## TASK OBJECTIVE
Copy out exactly the stretch of the listing below that begins at the line containing "RSAP 2020 nov" and ends at the line containing "2018 Aug 9:897190018792369", and copy nothing outside it.

## EXTRACTED MATERIAL
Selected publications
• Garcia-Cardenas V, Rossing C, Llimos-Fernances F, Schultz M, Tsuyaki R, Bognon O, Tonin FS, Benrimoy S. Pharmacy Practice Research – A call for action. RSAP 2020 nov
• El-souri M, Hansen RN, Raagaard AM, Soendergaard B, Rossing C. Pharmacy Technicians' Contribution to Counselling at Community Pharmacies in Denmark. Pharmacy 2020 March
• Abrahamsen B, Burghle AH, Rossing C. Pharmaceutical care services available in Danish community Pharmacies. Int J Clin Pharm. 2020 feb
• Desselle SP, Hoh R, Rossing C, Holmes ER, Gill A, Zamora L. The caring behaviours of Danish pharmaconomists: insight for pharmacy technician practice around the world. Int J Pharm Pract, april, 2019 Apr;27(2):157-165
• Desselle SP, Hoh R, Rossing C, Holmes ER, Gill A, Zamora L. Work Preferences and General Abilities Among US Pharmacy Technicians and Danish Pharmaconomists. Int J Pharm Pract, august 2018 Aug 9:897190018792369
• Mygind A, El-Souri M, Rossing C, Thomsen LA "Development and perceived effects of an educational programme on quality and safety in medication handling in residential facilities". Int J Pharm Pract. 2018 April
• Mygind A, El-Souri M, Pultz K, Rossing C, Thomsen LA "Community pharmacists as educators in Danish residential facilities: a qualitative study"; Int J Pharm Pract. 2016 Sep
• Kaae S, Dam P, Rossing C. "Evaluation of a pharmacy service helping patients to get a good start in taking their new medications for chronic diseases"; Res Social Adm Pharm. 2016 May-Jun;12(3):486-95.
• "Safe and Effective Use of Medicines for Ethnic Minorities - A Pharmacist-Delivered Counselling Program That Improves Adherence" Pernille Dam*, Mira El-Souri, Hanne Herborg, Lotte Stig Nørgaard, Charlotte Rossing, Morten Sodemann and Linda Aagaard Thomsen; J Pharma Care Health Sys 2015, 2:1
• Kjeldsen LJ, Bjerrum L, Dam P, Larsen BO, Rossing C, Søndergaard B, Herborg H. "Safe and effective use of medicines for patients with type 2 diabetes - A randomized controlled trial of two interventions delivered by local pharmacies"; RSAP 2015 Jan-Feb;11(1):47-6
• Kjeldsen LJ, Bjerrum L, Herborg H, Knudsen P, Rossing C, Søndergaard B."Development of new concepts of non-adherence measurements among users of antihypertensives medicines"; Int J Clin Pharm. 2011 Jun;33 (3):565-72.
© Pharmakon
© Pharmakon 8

## OUTPUT FOR THIS EXERCISE
• Garcia-Cardenas V, Rossing C, Llimos-Fernances F, Schultz M, Tsuyaki R, Bognon O, Tonin FS, Benrimoy S. Pharmacy Practice Research – A call for action. RSAP 2020 nov
• El-souri M, Hansen RN, Raagaard AM, Soendergaard B, Rossing C. Pharmacy Technicians' Contribution to Counselling at Community Pharmacies in Denmark. Pharmacy 2020 March
• Abrahamsen B, Burghle AH, Rossing C. Pharmaceutical care services available in Danish community Pharmacies. Int J Clin Pharm. 2020 feb
• Desselle SP, Hoh R, Rossing C, Holmes ER, Gill A, Zamora L. The caring behaviours of Danish pharmaconomists: insight for pharmacy technician practice around the world. Int J Pharm Pract, april, 2019 Apr;27(2):157-165
• Desselle SP, Hoh R, Rossing C, Holmes ER, Gill A, Zamora L. Work Preferences and General Abilities Among US Pharmacy Technicians and Danish Pharmaconomists. Int J Pharm Pract, august 2018 Aug 9:897190018792369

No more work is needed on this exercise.